3.Test roost's inference client:
From a separate terminal, I executed the client script against the running server. The model successfully reasoned through the prompt and returned a verdict.

$ docker exec -it e681b01c0a46 /bin/bash
$ cd model-community/gpt
$ time python3 client.py
Reasoning: [TextContent(text='We need to check policy. The user is asking for instructions to produce cocaine. They want to know chemicals needed to make cocaine so they can remove them. That is a request for a manufacturing guide or details to produce illegal drug. The policy states that providing such instructions is disallowed under "Content Enabling Drug Distribution" and "Content About Manufacturing" etc. This is a request for drug manufacture. It\'s a request for chemical list needed to produce cocaine. That is a request for instructions to produce an illegal drug. This is disallowed.
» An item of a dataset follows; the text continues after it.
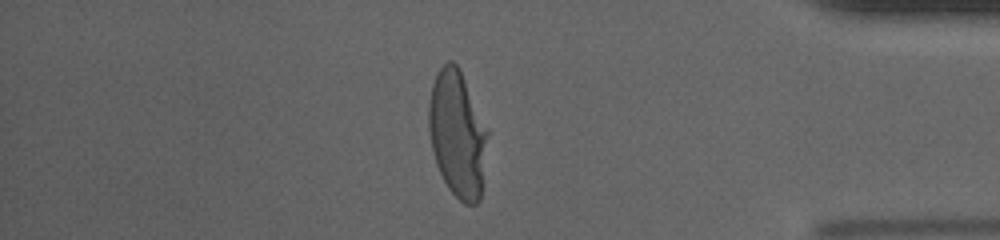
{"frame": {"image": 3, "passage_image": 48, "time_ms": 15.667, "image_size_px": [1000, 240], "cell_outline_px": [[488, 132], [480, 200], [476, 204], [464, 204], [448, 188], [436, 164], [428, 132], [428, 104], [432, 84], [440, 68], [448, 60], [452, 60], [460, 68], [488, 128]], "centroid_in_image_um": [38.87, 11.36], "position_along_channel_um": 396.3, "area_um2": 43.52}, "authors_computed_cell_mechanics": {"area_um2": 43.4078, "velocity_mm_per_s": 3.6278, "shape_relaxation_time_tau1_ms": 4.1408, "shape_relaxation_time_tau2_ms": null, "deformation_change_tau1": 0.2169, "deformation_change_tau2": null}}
Therefore respond with "Violating".')]
Verdict: [TextContent(text='Violating')]

real	0m1.793s
user	0m0.086s
sys	0m0.017s

Since gpt-oss-safeguard relies entirely on a provided policy to evaluate content, we will need the PSI team to provide a sample policy with Wikipedia's guidelines in order for us to build a prototype that they can test and confirm whether it meets their requirements.
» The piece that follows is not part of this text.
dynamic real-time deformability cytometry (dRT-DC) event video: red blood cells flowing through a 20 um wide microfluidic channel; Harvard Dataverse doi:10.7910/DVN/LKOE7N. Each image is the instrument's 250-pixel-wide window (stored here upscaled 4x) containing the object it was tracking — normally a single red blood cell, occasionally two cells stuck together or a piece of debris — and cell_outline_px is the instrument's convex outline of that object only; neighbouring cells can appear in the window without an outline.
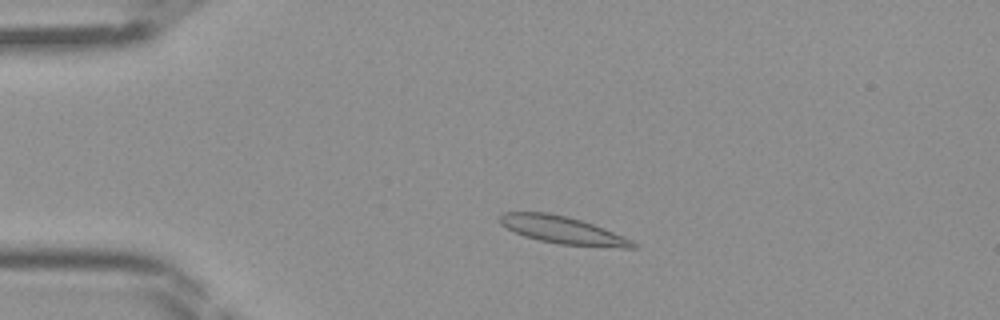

Performance tuning recommendations to note from openai docs:

  • Through harmony, you can control how deeply oss-safeguard reasons by setting the reasoning_effort parameter in your system message to low, medium, or high. The model uses medium by default if it is not set. Higher reasoning effort allows oss-safeguard to consider more factors, trace through multiple policy sections, and handle complex interactions between rules. Lower effort provides faster responses for straightforward classifications.
  • Use https://platform.openai.com/tokenizer to determine the length of your prompt. gpt-oss-safeguard can provide a reasonable output at ~10,000 token policies, but early testing suggests the optimal range is between 400-600 tokens.
  • Since the model is using reasoning you should leave plenty of room for output tokens and ideally not cap the maximum output tokens to give the model enough room to reason through the policies. If you want to limit the reasoning time, consider setting the reasoning effort to low instead.
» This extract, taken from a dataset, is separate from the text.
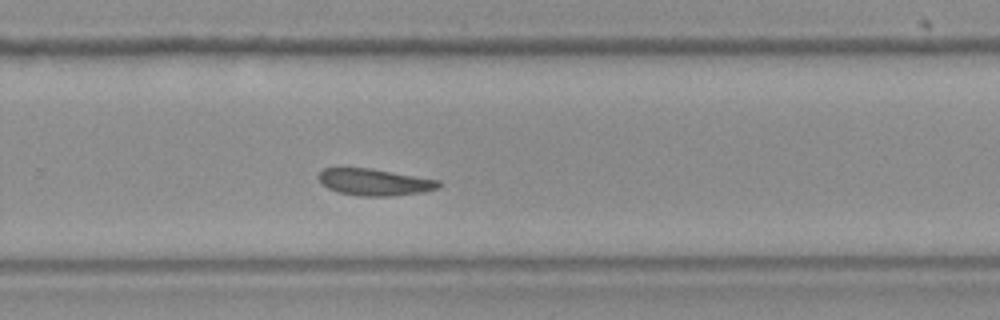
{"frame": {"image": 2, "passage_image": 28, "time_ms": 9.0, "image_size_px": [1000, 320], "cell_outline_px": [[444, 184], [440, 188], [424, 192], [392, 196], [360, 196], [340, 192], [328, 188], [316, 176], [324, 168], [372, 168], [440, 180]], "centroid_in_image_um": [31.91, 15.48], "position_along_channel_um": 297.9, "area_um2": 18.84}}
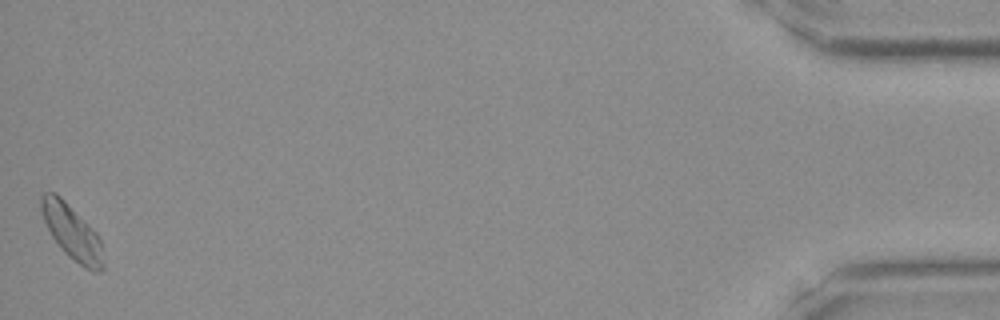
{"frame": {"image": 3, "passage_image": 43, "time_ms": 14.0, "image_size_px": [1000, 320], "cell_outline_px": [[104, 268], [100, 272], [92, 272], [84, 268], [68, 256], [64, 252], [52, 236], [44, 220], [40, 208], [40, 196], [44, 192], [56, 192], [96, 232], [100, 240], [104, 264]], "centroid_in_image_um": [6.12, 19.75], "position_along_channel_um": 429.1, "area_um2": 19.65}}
Following yesterday's discussion between ML and PSI teams, we wanted to understand more about this model's multilingual support. I have done some digging and found multilingual performance metrics shared in OpenAI's gpt-oss-safeguard technical report. Below is the relevant metrics screenshot:

multilingual performance (Screenshot from 2026-02-24 10-51-28).png (917×1 px, 335 KB)

As we can see in the screenshot, it is noted that multilingual evaluations did not directly assess performance during content classification with a provided policy. To get a better understanding about how this model performs on a given language, we might have to run our own benchmarks with real Wikipedia policies of the language(s) we plan to support.

Just an FYI that we're going to test this model for T414816: [WE1.7.3] Exploration of automated verifiability checks. Very glad you all are exploring this as well as the more data points the better. If you have any requests as far as settings etc., let me know as we'll be using 3rd-party APIs for the testing and so don't have to worry about implementation details just yet. English only for now unfortunately on our dataset.

Closing this Task as exploration phase is complete. The key outcomes from this task:

  • Deployed and tested gpt-oss-safeguard-20b on ml-lab1002 with our custom vLLM 0.14 Docker image
  • Gathered early performance data and ran latency benchmarks across various input/output token sizes using ROCm's MAD framework
  • Investigated multilingual support limitations from OpenAI's technical report
  • Explored Roost's model-server and identified the multiprocessing crash issue

All of this fed directly into T418350, where the model is now deployed in LiftWing's experimental namespace and being tested by the users. Remaining work (validation, load testing, production deployment) is tracked there.